### What the task asks
Nothing but the lines from the one containing "Difficile à faire, et je ne sais pas" through the one containing "vais les retravailler un peu… oui , il faut", both included, should be given again, each exactly as written below.

Extracted page text data
******
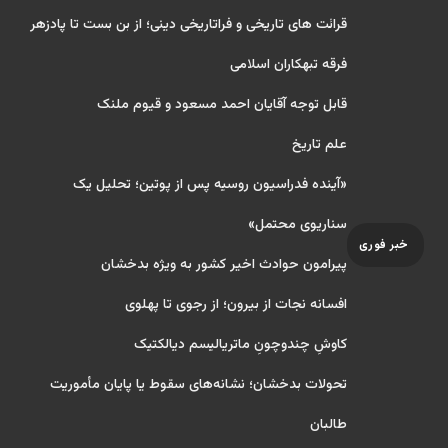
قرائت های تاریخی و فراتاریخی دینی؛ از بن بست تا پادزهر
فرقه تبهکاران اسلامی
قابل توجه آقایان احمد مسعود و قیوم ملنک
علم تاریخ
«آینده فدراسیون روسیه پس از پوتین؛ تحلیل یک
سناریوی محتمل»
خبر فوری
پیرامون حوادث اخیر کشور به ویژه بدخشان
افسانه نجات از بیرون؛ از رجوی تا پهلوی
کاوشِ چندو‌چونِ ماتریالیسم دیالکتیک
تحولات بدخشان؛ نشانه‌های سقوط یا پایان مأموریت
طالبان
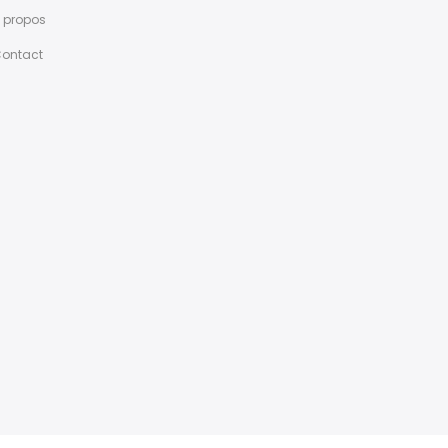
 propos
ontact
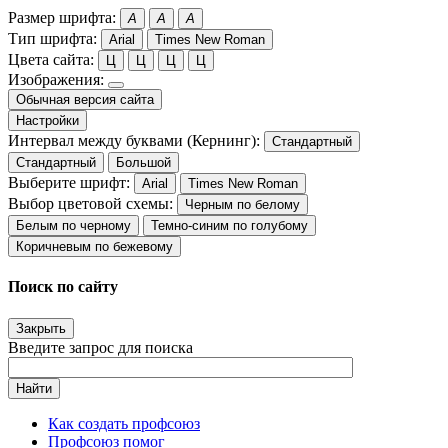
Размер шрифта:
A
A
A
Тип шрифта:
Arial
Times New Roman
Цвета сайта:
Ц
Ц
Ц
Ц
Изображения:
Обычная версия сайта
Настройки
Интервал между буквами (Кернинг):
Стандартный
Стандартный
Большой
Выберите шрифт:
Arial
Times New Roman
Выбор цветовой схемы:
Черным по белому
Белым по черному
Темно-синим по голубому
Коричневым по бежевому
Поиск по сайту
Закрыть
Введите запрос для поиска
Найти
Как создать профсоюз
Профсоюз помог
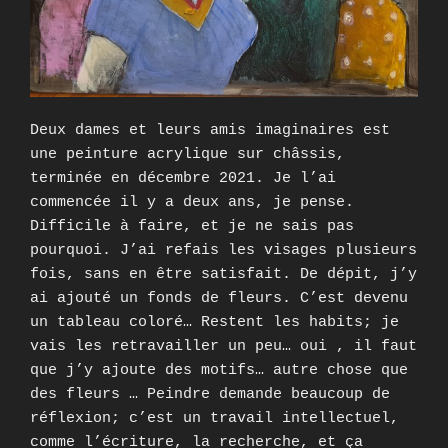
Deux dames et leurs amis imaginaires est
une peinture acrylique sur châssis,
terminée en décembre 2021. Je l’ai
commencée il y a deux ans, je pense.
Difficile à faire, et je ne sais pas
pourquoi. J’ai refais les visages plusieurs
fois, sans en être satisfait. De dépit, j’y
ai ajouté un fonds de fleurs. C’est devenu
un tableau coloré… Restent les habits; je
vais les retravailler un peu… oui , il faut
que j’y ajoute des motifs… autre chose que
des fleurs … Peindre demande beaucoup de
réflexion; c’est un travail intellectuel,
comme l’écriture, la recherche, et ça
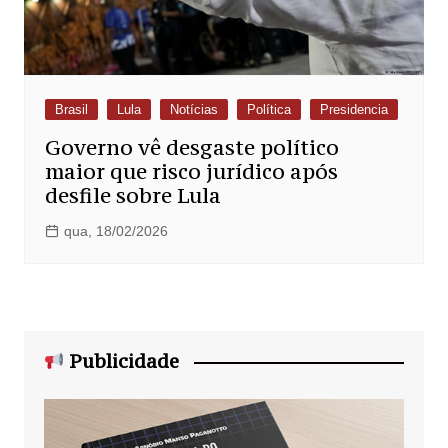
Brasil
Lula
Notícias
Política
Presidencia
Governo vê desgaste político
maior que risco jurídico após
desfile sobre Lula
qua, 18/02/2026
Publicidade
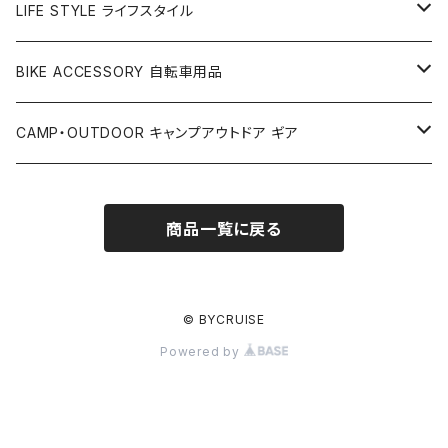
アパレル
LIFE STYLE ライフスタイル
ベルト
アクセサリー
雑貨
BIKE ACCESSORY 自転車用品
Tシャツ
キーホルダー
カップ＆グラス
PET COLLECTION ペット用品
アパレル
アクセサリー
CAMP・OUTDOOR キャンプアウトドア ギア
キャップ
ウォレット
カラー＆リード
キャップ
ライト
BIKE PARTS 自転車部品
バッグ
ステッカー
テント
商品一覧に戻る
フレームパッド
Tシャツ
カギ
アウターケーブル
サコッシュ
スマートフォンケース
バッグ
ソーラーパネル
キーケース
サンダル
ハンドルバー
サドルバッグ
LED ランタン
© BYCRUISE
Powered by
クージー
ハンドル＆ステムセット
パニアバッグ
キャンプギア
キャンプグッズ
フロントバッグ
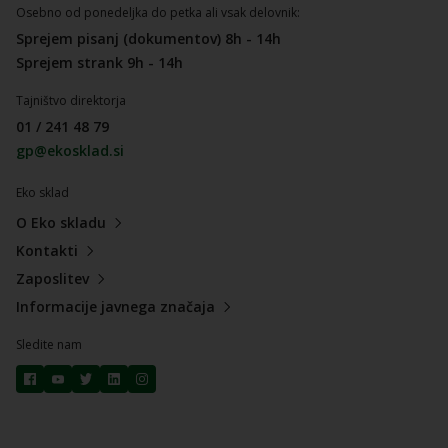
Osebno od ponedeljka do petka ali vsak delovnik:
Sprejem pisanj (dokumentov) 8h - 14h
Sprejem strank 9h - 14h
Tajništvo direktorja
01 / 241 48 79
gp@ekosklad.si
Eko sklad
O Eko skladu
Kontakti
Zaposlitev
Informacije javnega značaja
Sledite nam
******
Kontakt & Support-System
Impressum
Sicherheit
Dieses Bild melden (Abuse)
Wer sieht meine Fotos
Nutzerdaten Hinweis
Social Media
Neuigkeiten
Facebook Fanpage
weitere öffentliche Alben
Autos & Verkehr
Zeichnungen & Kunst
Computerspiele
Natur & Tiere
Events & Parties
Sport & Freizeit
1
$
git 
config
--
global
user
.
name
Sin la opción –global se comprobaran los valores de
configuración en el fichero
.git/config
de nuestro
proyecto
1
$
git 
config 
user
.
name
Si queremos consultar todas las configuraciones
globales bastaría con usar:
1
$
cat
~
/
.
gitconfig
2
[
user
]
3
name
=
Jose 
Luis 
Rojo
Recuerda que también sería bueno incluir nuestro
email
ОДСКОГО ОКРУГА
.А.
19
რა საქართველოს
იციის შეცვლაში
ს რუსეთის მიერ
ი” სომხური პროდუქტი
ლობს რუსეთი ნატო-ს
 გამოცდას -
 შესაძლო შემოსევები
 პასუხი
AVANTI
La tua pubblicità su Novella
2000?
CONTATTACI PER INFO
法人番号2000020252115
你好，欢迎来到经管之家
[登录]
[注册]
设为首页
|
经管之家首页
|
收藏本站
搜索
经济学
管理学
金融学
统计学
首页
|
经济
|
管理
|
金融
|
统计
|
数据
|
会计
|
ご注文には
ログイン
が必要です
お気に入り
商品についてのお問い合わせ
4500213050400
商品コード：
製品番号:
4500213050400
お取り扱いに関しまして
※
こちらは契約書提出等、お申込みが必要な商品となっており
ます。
******
### Your solution
Difficile à faire, et je ne sais pas
pourquoi. J’ai refais les visages plusieurs
fois, sans en être satisfait. De dépit, j’y
ai ajouté un fonds de fleurs. C’est devenu
un tableau coloré… Restent les habits; je
vais les retravailler un peu… oui , il faut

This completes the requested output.